You will then define your expectations for yourself, your relationships, and the future. You will consider the origins of your expectations and whether they are achievable in your current situation.
The final step is to modify your expectations. It is important to consider how you can bring your expectations into alignment with your current reality without making them too low or unrealistic. You can then redefine your expectations of your work, relationships, and yourself so they are not too high or too low.
- Provides information to help set actionable goals
- Find the balance between expectations that are too high or too low
- Take steps to get closer to the life you want
- Goals must be realistic
- May set yourself up for failure
- Expectations may be set too low or not be achievable
- May cause a loss of self-confidence
The WDEP System
The WDEP system is among the most fundamental reality therapy techniques. WDEP stands for the four components of this type of therapy: Wants, Doing or Direction, Evaluation, and Plan. This technique offers a method to determine what you want and what you are doing to reach that goal. It can be useful for determining if what you are doing is contributing to your goals and gives you a way to make a plan to achieve your goals.

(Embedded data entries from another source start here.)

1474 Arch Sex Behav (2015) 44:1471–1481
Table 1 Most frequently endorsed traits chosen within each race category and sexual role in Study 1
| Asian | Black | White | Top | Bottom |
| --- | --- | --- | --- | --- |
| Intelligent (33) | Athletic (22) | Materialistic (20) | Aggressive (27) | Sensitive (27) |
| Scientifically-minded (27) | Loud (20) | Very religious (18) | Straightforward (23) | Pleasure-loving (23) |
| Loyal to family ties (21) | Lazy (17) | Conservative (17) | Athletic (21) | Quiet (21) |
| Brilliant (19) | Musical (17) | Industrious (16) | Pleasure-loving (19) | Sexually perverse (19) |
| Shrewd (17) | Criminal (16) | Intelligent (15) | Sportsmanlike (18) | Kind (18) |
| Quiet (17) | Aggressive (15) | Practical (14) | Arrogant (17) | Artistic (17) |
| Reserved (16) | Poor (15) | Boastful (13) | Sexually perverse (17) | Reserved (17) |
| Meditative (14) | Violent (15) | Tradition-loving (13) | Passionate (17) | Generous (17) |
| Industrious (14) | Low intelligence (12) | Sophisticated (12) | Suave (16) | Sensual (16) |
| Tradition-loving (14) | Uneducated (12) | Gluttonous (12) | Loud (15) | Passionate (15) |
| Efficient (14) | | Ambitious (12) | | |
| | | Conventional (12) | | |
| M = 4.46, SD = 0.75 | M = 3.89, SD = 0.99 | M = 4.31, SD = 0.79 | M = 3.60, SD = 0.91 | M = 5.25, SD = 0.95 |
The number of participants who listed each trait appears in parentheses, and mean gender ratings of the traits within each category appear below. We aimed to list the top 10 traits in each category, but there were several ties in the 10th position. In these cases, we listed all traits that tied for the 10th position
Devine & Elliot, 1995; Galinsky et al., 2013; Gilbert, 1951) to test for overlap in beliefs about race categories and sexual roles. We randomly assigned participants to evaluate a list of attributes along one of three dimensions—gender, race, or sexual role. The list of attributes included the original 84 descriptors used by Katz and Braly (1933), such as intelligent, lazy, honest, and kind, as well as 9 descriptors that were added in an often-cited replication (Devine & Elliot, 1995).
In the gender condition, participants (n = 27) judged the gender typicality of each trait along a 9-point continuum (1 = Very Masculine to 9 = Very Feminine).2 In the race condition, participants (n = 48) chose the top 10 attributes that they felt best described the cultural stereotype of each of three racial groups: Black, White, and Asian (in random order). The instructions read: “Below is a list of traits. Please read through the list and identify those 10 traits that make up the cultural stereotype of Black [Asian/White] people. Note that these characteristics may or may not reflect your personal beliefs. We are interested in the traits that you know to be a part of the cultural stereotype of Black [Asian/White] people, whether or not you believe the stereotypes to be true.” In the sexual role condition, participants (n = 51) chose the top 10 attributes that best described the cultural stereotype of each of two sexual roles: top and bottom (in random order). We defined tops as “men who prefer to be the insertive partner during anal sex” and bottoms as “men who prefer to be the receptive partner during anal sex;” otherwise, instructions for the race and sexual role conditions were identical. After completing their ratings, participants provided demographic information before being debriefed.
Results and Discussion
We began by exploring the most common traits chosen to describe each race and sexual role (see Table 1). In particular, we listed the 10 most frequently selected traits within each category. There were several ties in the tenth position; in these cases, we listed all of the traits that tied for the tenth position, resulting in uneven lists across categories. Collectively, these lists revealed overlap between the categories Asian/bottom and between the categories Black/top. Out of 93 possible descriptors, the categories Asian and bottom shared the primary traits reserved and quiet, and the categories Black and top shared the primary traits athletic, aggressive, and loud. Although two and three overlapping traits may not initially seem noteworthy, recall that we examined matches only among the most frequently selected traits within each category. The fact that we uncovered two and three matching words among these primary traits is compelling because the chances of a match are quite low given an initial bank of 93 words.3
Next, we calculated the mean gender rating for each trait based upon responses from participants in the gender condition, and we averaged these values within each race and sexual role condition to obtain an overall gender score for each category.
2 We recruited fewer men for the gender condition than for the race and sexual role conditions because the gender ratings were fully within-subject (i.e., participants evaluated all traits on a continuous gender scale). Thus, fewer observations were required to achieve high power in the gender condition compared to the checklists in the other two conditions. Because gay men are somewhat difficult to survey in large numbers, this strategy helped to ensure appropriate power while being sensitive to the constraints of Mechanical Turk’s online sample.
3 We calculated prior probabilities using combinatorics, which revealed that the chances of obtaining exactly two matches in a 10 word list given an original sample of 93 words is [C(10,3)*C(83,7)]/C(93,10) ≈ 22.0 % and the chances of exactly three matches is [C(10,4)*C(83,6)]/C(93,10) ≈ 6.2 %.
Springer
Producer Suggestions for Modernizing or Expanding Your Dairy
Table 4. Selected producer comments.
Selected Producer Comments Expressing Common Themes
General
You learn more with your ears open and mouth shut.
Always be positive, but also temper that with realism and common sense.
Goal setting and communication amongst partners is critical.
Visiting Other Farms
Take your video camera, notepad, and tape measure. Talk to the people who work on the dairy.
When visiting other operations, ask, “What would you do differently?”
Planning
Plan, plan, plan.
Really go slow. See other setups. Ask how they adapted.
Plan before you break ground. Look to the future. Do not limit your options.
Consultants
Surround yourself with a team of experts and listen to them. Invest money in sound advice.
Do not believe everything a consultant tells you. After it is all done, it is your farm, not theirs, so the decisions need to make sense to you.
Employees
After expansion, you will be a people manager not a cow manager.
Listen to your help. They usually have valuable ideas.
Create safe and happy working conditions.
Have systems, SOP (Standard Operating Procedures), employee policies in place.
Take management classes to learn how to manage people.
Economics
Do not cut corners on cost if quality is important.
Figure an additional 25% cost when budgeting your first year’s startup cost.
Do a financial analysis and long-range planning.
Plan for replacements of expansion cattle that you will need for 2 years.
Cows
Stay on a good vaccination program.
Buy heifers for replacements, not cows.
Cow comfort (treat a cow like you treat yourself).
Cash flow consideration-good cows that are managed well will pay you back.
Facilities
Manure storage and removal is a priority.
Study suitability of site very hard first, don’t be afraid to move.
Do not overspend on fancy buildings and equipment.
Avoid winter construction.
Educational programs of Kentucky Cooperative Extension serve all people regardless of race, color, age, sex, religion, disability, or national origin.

Wants may include what you want and what you want to replace your current problem or situation. Your wants include the picture you have of a quality life, what you want to get out of counseling, and what the people in your life want for you.
The doing component is what you are currently doing. This may include what you are thinking, feeling, or specific actions that you are taking. You are asked to consider what you are thinking when you act a certain way, how you are feeling, and how your thoughts and actions may be affecting your health.
In the Evaluate step, you will consider if what you have been doing is helping you reach a goal. You will evaluate the direction you want to go, if the goal is achievable, and your own preparedness to put in the work needed, as well as your current commitment level and whether that is working or not.
The previous three steps provide the information you need for the final component: Plan. This requires you to consider what you are prepared to change that will take you in a new direction. You must be clear about what you plan to do and consider if it is achievable. Careful planning includes considering if you can start immediately, if it is something you actually can control, reaffirming your commitment, and considering how you will know when you have accomplished the goal.
- Identify behaviors that need to change
- Provides a solid plan for how to bring about change
- Offers insight about how you can implement changes in your life
- Won’t help without work and commitment
- Places all responsibility on the individual
- Doesn’t provide a clear path for making a plan
The ideas behind reality therapy and the choice theory on which it is based are controversial. Some people swear by reality therapy techniques and credit the methods and exercises with helping them bring about real change in their lives. Critics fault reality therapy for placing responsibility for problems exclusively on the individual and failing to take into account the many other factors that contribute to people’s problems.
The fact remains that too many people are profoundly unhappy despite having their basic needs met and struggling with implementing change in their lives. Reality therapy techniques can be beneficial for helping you set goals, evaluate your current plan to determine if it is moving you in the direction of your goals, and make a plan to implement the necessary changes and take actionable steps to achieve your goals.
These reality therapy techniques offer different specific advantages. Depending on your unique needs, one, two, or all of these methods may be useful in helping you solve problems in your life and achieve your goals.